It’s not even a week into the new year and essays about how bad comic shops had it in 2017 have already been making the rounds, sparking a lot of speculation over what can be done to “save the comics industry.”
Actually, I’m not sure how these conversations manage to get to me through my superhero filter, because the speculation is actually a lot more specific. People want to know how the type of comics that are distributed by Diamond comics on a monthly basis are going to survive in the face of declining readership for the tent pole publishers, Marvel and DC Comics.
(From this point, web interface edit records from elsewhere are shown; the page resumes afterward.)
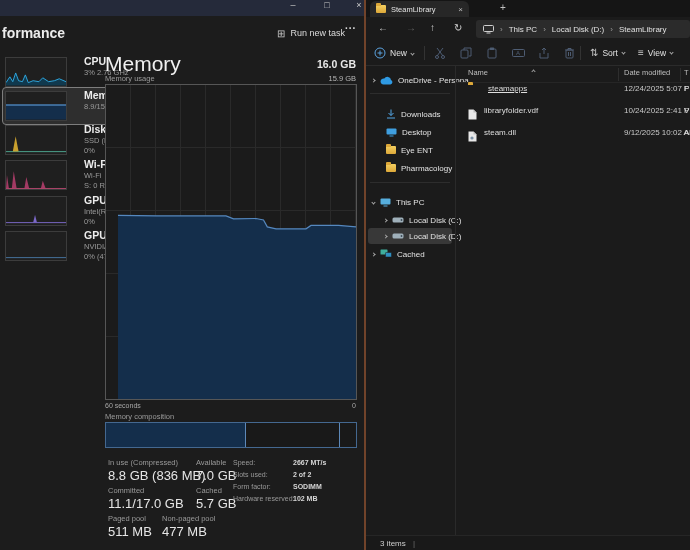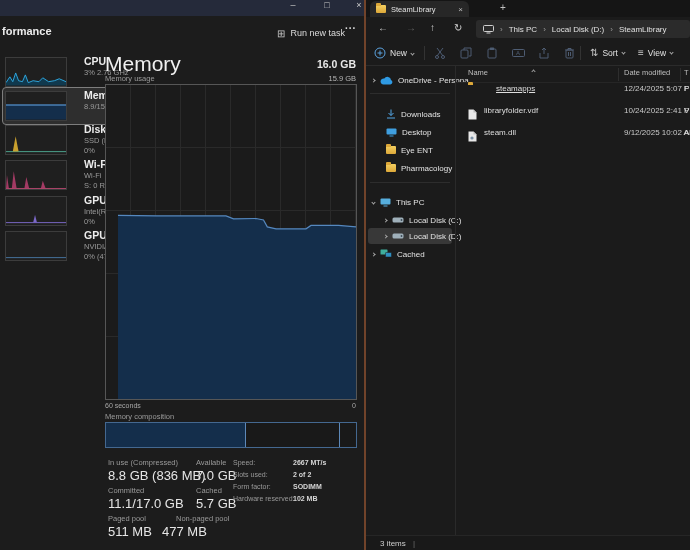--- a/index.html
+++ b/index.html
@@ -5,21 +5,21 @@
   * { margin:0; padding:0; box-sizing:border-box; }
   html,body { width:690px; height:550px; overflow:hidden; background:#141414;
     font-family:"Liberation Sans", sans-serif; color:var(--text,#e4e4e4); }
   .screen { position:relative; width:690px; height:550px; background:#1a1a1a; }
 
   
   .tm { position:absolute; left:0; top:0; width:364px; height:550px; background:var(--tm-bg,#1c1c1c); }
   .tm-titlebar { position:absolute; left:0; top:0; width:100%; height:16px; background:var(--tm-titlebar,#252a3a); }
   .winctl { position:absolute; top:0; font-size:9px; color:#c9c9c9; width:22px; text-align:center; cursor:default; }
   .tm-header { position:absolute; left:0; top:16px; width:100%; height:32px; background:var(--tm-bg,#1c1c1c); }
-  .tm-tab-label { position:absolute; left:2px; top:9px; font-size:11px; font-weight:700; color:#ececec; }
+  .tm-tab-label { position:absolute; left:2px; top:9px; font-size:14px; font-weight:700; color:#ececec; }
   .run-task { position:absolute; left:277px; top:8px; height:18px; display:flex; align-items:center; gap:5px; font-size:9px; color:#dcdcdc; }
   .run-task .glyph { font-size:10px; color:#c8c8c8; }
   .tm-more { position:absolute; left:345px; top:4px; font-size:10px; letter-spacing:1px; color:#dcdcdc; font-weight:700; }
 
   .sb-item { position:absolute; left:5px; width:95px; }
   .sb-thumb { position:absolute; left:0; top:0; width:62px; height:30px; background:#1f1f1f; border:1px solid #3c3c3c; }
   .sb-thumb svg { display:block; width:100%; height:100%; }
   .sb-text { position:absolute; left:79px; top:-2px; width:90px; }
   .sb-title { font-size:10.5px; font-weight:700; color:#ececec; white-space:nowrap; }
   .sb-sub { font-size:7.5px; color:#9a9a9a; white-space:nowrap; margin-top:1px; }
@@ -225,21 +225,21 @@
     <div class="stat-label" style="left:196px; top:458px;">Available</div>
     <div class="stat-value" style="left:108px; top:468px;">8.8 GB (836 MB)</div>
     <div class="stat-value" style="left:196px; top:468px;">7.0 GB</div>
 
     <div class="stat-label" style="left:108px; top:486px;">Committed</div>
     <div class="stat-label" style="left:196px; top:486px;">Cached</div>
     <div class="stat-value" style="left:108px; top:496px;">11.1/17.0 GB</div>
     <div class="stat-value" style="left:196px; top:496px;">5.7 GB</div>
 
     <div class="stat-label" style="left:108px; top:514px;">Paged pool</div>
-    <div class="stat-label" style="left:176px; top:514px;">Non-paged pool</div>
+    <div class="stat-label" style="left:162px; top:514px;">Non-paged pool</div>
     <div class="stat-value" style="left:108px; top:524px;">511 MB</div>
     <div class="stat-value" style="left:162px; top:524px;">477 MB</div>
 
     <div class="det-label" style="left:233px; top:459px;">Speed:</div>
     <div class="det-value" style="left:293px; top:459px;">2667 MT/s</div>
     <div class="det-label" style="left:233px; top:471px;">Slots used:</div>
     <div class="det-value" style="left:293px; top:471px;">2 of 2</div>
     <div class="det-label" style="left:233px; top:483px;">Form factor:</div>
     <div class="det-value" style="left:293px; top:483px;">SODIMM</div>
     <div class="det-label" style="left:233px; top:495px;">Hardware reserved:</div>
@@ -443,21 +443,21 @@
         <span class="col-hdr" style="left:12px;">Name</span>
         <span class="chev up sm" style="position:absolute; left:76px; top:4px;"></span>
         <div class="col-sep" style="left:162px;"></div>
         <span class="col-hdr" style="left:168px;">Date modified</span>
         <div class="col-sep" style="left:224px;"></div>
         <span class="col-hdr" style="left:228px;">T</span>
         <div class="hdr-line"></div>
 
         <div class="file-row" style="top:14px;">
           <span class="file-ico"><span class="folder"></span></span>
-          <span class="file-cell" style="left:40px;text-decoration:underline;">steamapps</span>
+          <span class="file-cell" style="left:32px;text-decoration:underline;">steamapps</span>
           <span class="file-cell file-date" style="left:168px;">12/24/2025 5:07 PM</span>
           <span class="file-cell" style="left:228px;">F</span>
         </div>
         <div class="file-row" style="top:36px;">
           <span class="file-ico"><svg width="9" height="11" viewBox="0 0 9 11">
                 <path d="M0.5 0.5h5l3 3v7h-8z" fill="#e8e8e8"></path>
                 <path d="M5.5 0.5v3h3" fill="#bdbdbd"></path>
               </svg></span>
           <span class="file-cell" style="left:28px;">libraryfolder.vdf</span>
           <span class="file-cell file-date" style="left:168px;">10/24/2025 2:41 PM</span>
I think where it caught my eye is the number people suggesting that Marvel and DC have each of their individual issues be longer and cost less. In some cases, I have seen some people asking for as much of a change as twice as many pages of new story combined with cutting the cover price in half, because artists aren’t screwed enough in the industry right now... er… I mean because more content at a lower price would presumably allow for an increase in sales.
In my mind, that’s not a great presumption for a number of reasons.
The call for extra content primarily comes in a request for each individual issue to have longer stories. While it’s tempting to get into a conversation about how many pages an artistic team can effectively put out in a month and whether or not their page rates would change in the face of a cover price drop, the fact is that people are dissatisfied with 20 page stories for a $4-5 price tag. They also argue that current pricing for new material is a roadblock for speculative readers, who would… say… sooner drop $3 for 32 pages sooner than $4 for 20.
I think that it’s fair to say that people have properly stated what’s wrong with their reading experience: General dissatisfaction over the product at the current price. Their solutions, however, seem off the mark.
For one thing, “longer” is no guarantee of “better.” If you aren’t satisfied with a little of what you’re getting, what makes you think you’ll be satisfied by more of the same? Personally, some of my least favorite comic reading experiences have involved sparse ideas dragged out over too many pages. It’s the content of those 20 or 32 or however many pages of story that bring in and keep readers, in my mind making the problems more of an editorial and creative issue than one of raw production.
The solution of dropping the price seems like wishful thinking. I’m sure there’s enough wiggle room in Marvel and DC’s respective budgets to try something like a drastic cover price cut, but why would they? They’d have to be pretty sure of gaining enough new sales from the price cut to exceed the losses from price cut and the potential cost-creep of increasing production.
At best, I just don’t see Marvel and DC doing the work to even figure out if cutting prices would work when they have a price model that is slipping in sales but is essentially functional. Why would they take the chance?
So, if I were magically granted a vote on the subject, what would I suggest to save Marvel and DC's monthlies?
I think I would start by putting the marketing department on notice to come up with some ideas for reaching out to people who don’t already make a weekly trip to the local comic shop. Clearly new blood is needed, because the standby customers are buying less and less. Give your marketing people a budget for finding new customers. If they can’t do it, get some new marketing people.
I think the creative directors need to be told to step it up. What they are doing now isn’t working… They need to change how they are telling stories, because fewer and fewer people care about the stories they are telling. Give them the leeway to make changes… If the stories need to be longer each issue, OK. If the can make the existing stories more impact at the current page count, OK to that too. If their changes don’t work, find some new creative directors.
Finally, it’s probably time for them to consider dropping the existing monthly periodical format. There just may not be a length and price point that will remain viable in the long run. Leave it to us indies, big guys... We'll carry on without ya!